Note: In practice, when we implement policy gradient based, on-policy deep RL algorithms, we ignore the discounted state distribution. Instead we use the on-policy distribution. Read [3] for more information.

Additional Example: Discounted RL

The concept of discounting arise naturally in economic problems. The following is a simplified example based on [5]. (A) and (B) are two continuing MDP’s with discounting factor $ \gamma, 0 \le \gamma < 1 $.


As usual, the expected value for (A) is:

\[v_{\pi}^{\gamma}(s) = E_{ s_{t}, a_{t} \sim \pi } \left[ \sum_{t=1}^{\infty} \gamma^{t-1} r_{t}(s_{t},a_{t}) \right].\]

In MDP (B) we focus on the horizon length $ v $, which is random and independant of the actions of the policy. After the horizon length $ v $, the MDP terminates (can be thought of as bankruptcy, a death state).

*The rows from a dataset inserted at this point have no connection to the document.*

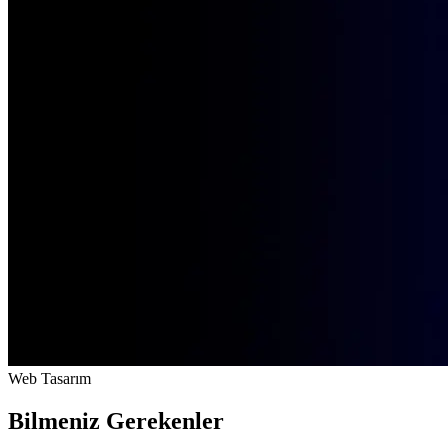
Web Tasarım
Bilmeniz Gerekenler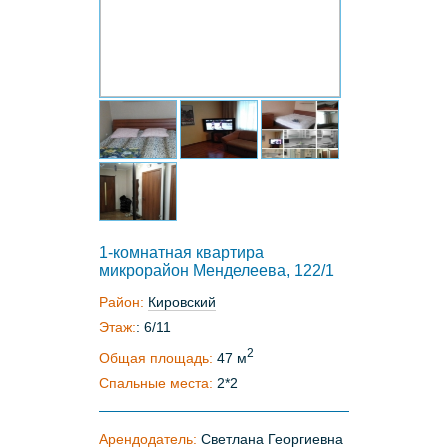
1-комнатная квартира
микрорайон Менделеева, 122/1
Район:
Кировский
Этаж:
: 6/11
2
Общая площадь:
47 м
Спальные места:
2*2
Арендодатель:
Светлана Георгиевна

We can calculate the expected value of a policy, based on horizon lengths $ v $, which we assume to follow a probability distribution of $ P(v = n) = (1-\gamma) \gamma^{n-1} , n = 1,2, … $. Then the expected value $ v_{\pi}^{v}(s) $ is:

\[v_{\pi}^{v}(s) = E_{ s_{t}, a_{t} \sim \pi } \left[ \sum_{n=1}^{\infty} \sum_{t=1}^{n} r_{t}(s_{t},a_{t}) (1-\gamma) \gamma^{n-1} \right].\]

By simplifying the above equation we can show that $v_{\pi}^{\gamma}(s) = v_{\pi}^{v}(s) $.

\[v_{\pi}^{v}(s) = E_{ s_{t}, a_{t} \sim \pi } \left[ \sum_{t=1}^{\infty} \sum_{n=t}^{\infty} r_{t}(s_{t},a_{t}) (1-\gamma) \gamma^{n-1} \right].\] \[v_{\pi}^{v}(s) = E_{ s_{t}, a_{t} \sim \pi } \left[ \sum_{t=1}^{\infty} \gamma^{t-1}r_{t}(s_{t},a_{t}) \right], \sum_{n=1}^{\infty} \gamma^{n-1} = \frac{1}{(1-\gamma)}.\]

We can see that taking the expectation over trajectories of different horizons in MDP (B) is similar to taking the expectation over trajectories in MDP (A) when the probability of termination is $ (1-\gamma)$. Therefore, by comparing the two MDP’s in the discounting setting we can consider the idea of a death state in MDP (A), which has a probability of $ (1-\gamma) $.

References

[1] Sutton, R. S. and Barto, A. G., 2018. Reinforcement Learning: An Introduction. MIT Press. 3, 4, 23, 28, 33, 46, 47, 68, 85.

[2] Naik, A., Shariff, R., et al., Discounted Reinforcement Learning Is Not an Opti- mization Problem, arXiv:1910.02140, 2019. doi:https://doi.org/10.48550/arXiv.1910. 02140. 46, 47.

[3] Russo Alessio. Why there is a problem with the Policy Gradient theorem in Deep Reinforcement Learning. Link - https://towardsdatascience.com/why-there-is-a-problem-with-the-policy-gradient-theorem-in-deep-reinforcement-learning-958d845218f1

[4] Puterman, Martin L. Markov decision processes: discrete stochastic dynamic programming. John Wiley & Sons, 2014.